● **Task brief**: Your task is to repeat the lines below exactly, excluding any pictures they contain.

#### Exercise data

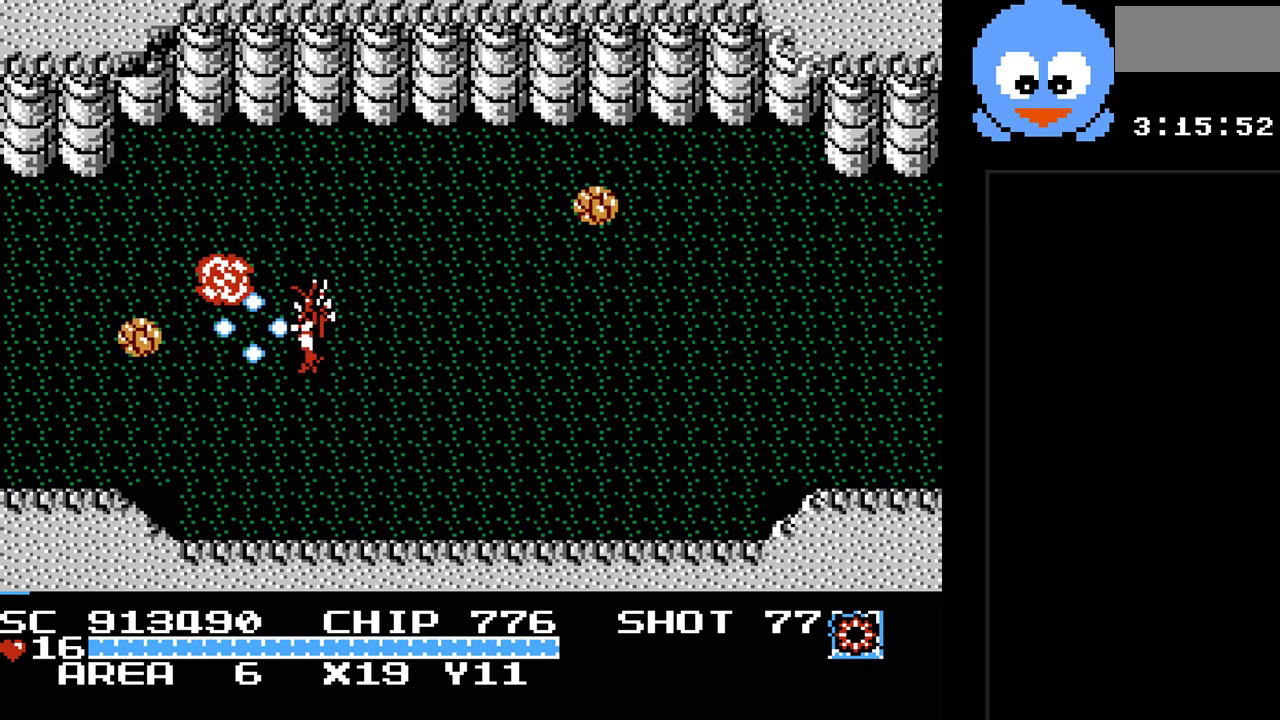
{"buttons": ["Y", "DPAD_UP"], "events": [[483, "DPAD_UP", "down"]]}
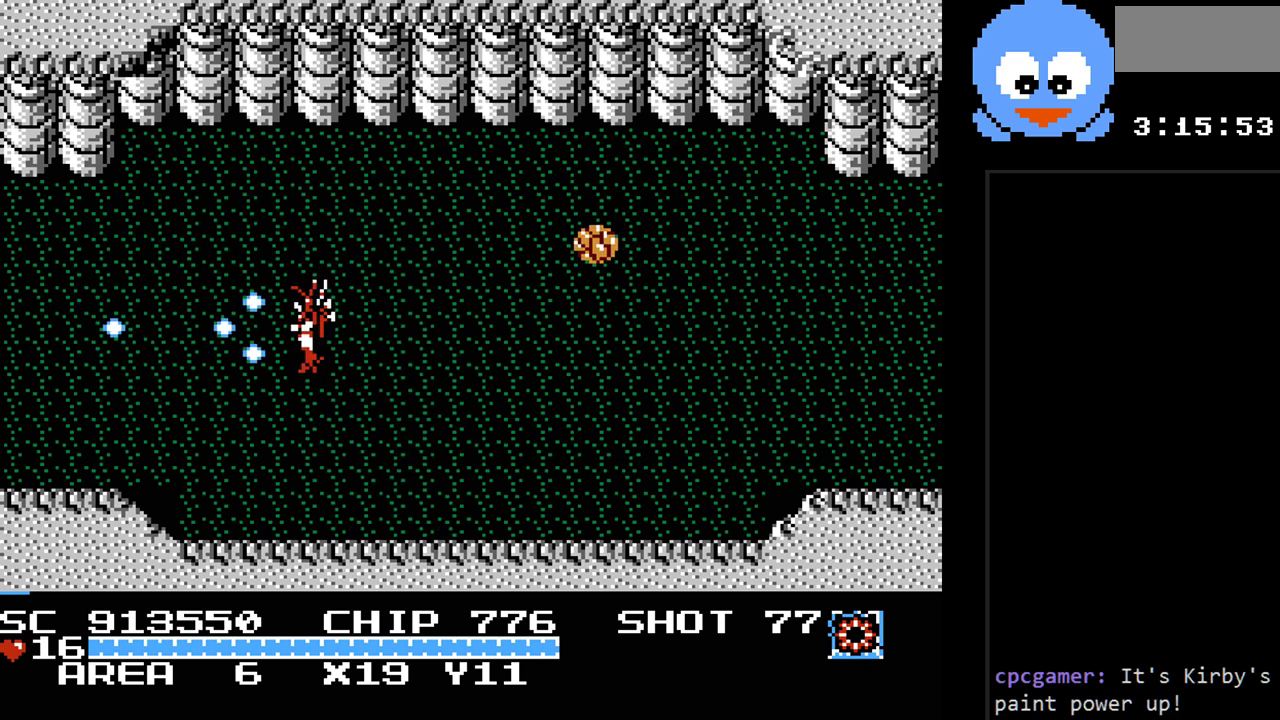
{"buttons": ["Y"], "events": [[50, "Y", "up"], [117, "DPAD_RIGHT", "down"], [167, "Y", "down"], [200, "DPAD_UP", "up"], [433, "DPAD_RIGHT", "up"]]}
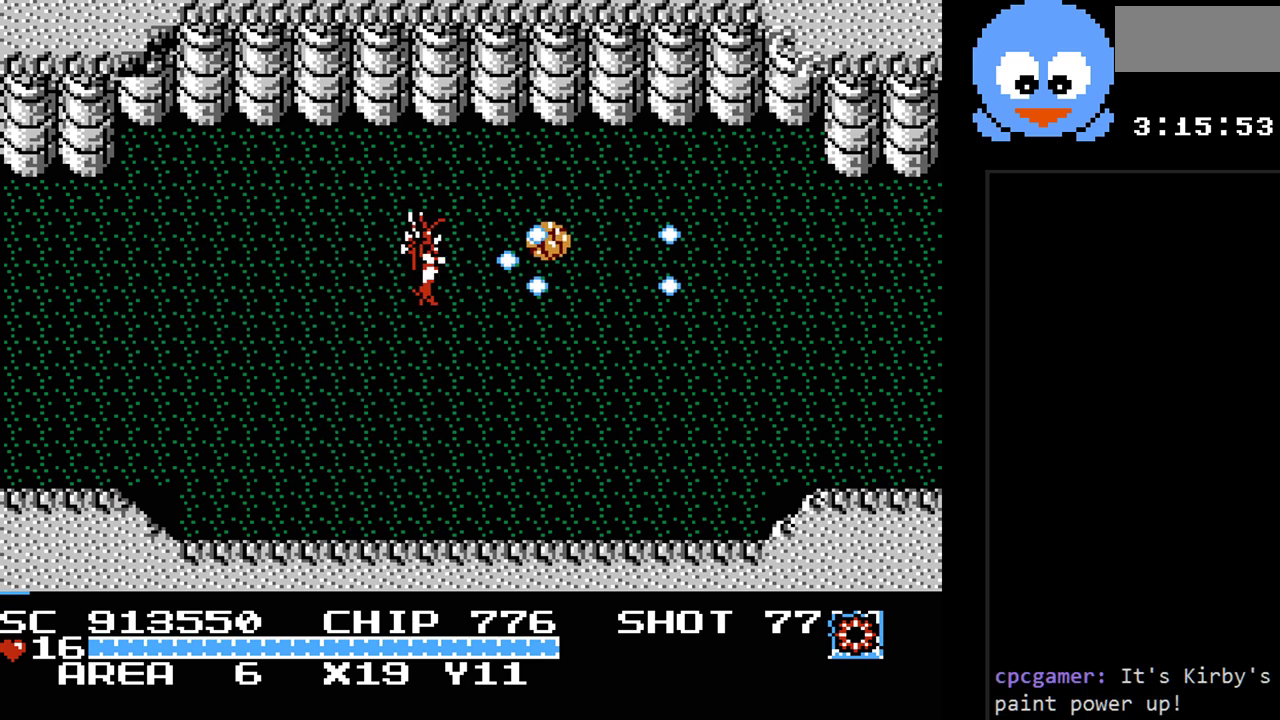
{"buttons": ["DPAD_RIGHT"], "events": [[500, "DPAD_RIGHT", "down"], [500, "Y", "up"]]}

########

● **Exercise result**:
{"buttons": ["Y", "DPAD_UP"], "events": [[483, "DPAD_UP", "down"]]}
{"buttons": ["Y"], "events": [[50, "Y", "up"], [117, "DPAD_RIGHT", "down"], [167, "Y", "down"], [200, "DPAD_UP", "up"], [433, "DPAD_RIGHT", "up"]]}
{"buttons": ["DPAD_RIGHT"], "events": [[500, "DPAD_RIGHT", "down"], [500, "Y", "up"]]}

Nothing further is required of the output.